Südsee

Naherholung in Braunschweig

ein Niedersachsen-Artikel von Redaktion - 01.09.2017
Südsee in Braunschweig

Ab in die Südsee oder besser gesagt an den Südsee, der im niedersächsischen Braunschweig zwischen den Stadtteilen Rüningen und Melverode liegt. Der Südsee ist überregional als Wassersport- und Naherholungsgebiet bekannt.

Südsee: Zahlen, Daten, Entstehung

Der Südsee zeigt eine Länge von etwa 1,5 km und ist ca. 200 m breit. Die Wassertiefe bewegt sich zwischen 3,20 und 3,40 m, die Seefläche beträgt um die 228.000 qm. Der künstlich angelegte See verläuft westlich zur Oker. Gespeist wird der See durch das Grundwasser und den Hochwasserfall aus der Oker.

Das Naherholungsgebiet setzt sich aus dem Bürgerpark und dem Kennelgebiet zusammen. Der Südsee bietet einen Sandstrand und einen Segelhafen, allerdings ist das Baden im See nicht möglich. Teile des Südseeufers sind aus Naturschutzgründen gesperrt. Fische, die sich im Südseewasser tummeln, sind vor allem Zander und Wels. Die Wasserqualität liegt mit einer Güte von 2-3 im guten Bereich.

Herzog Ernst August zu Braunschweig und Lüneburg verkaufte das Richmond- und Kennelgebiet im Jahre 1935 an die Stadt Braunschweig.

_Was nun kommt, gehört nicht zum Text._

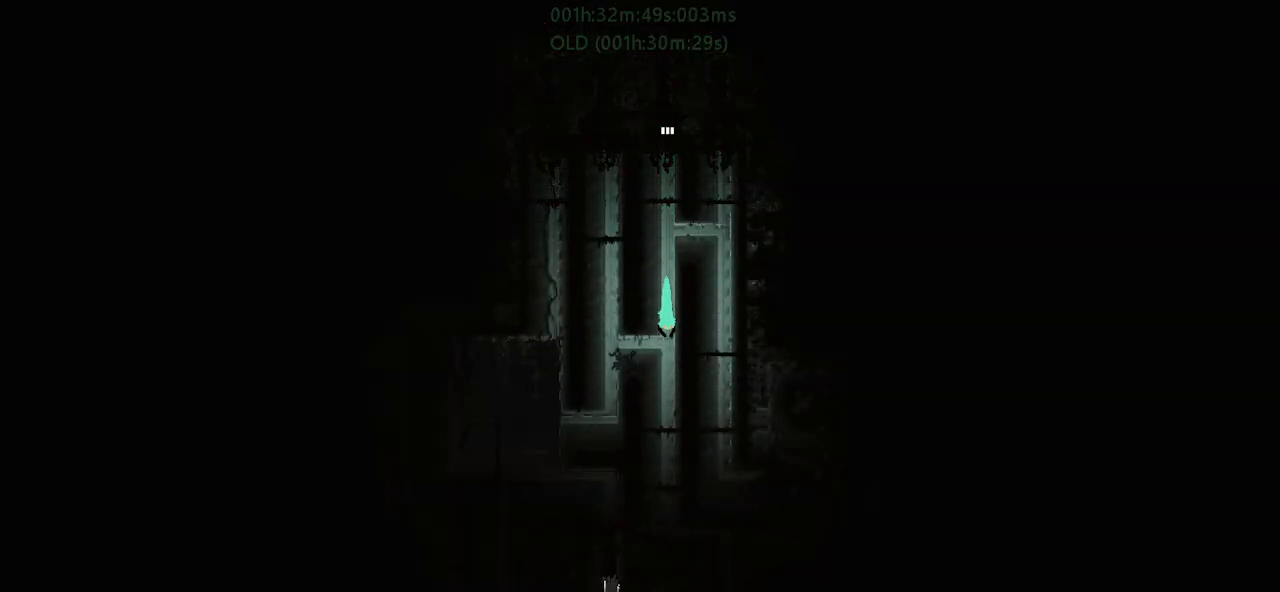
{"keys": ["right", "up"], "events": [[250, "down", "up"], [333, "up", "down"], [500, "right", "down"]]}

Ende der 1930er Jahre wurden erstmals Pläne für die Anlage eines künstlichen Sees entwickelt, um die regelmäßigen Überschwemmungen durch die Oker zu regulieren, auch ein Erholungsgebiet war angedacht. Der zweite Weltkrieg legte die Pläne auf Eis.

Das große Hochwasser im Jahre 1946 machte den See wieder zum unaufschiebbaren Thema, 1952 wurde die Errichtung eines Stausees verbindlich festgelegt. Differenzen hinsichtlich der expliziten Nutzung zwischen den Verantwortlichen verzögerten die Anlage um weitere Jahre. Erst mit dem Neubau eines Personendurchgangsbahnhofes der Deutschen Bundesbahn, der auch die Errichtung von Dämmen mit Sand und Erde aus dem Kennelgebiet erforderte, konnten die ersten Baggerarbeiten 1958 beginnen. Diese mussten jedoch wieder eingestellt werden, da das vorgesehene Gebiet am Spielmannteich zu sumpfig für die Stützen war. Mit der Ausbaggerung des Südseebeckens entstand ab 1965 dann der heutige Südsee.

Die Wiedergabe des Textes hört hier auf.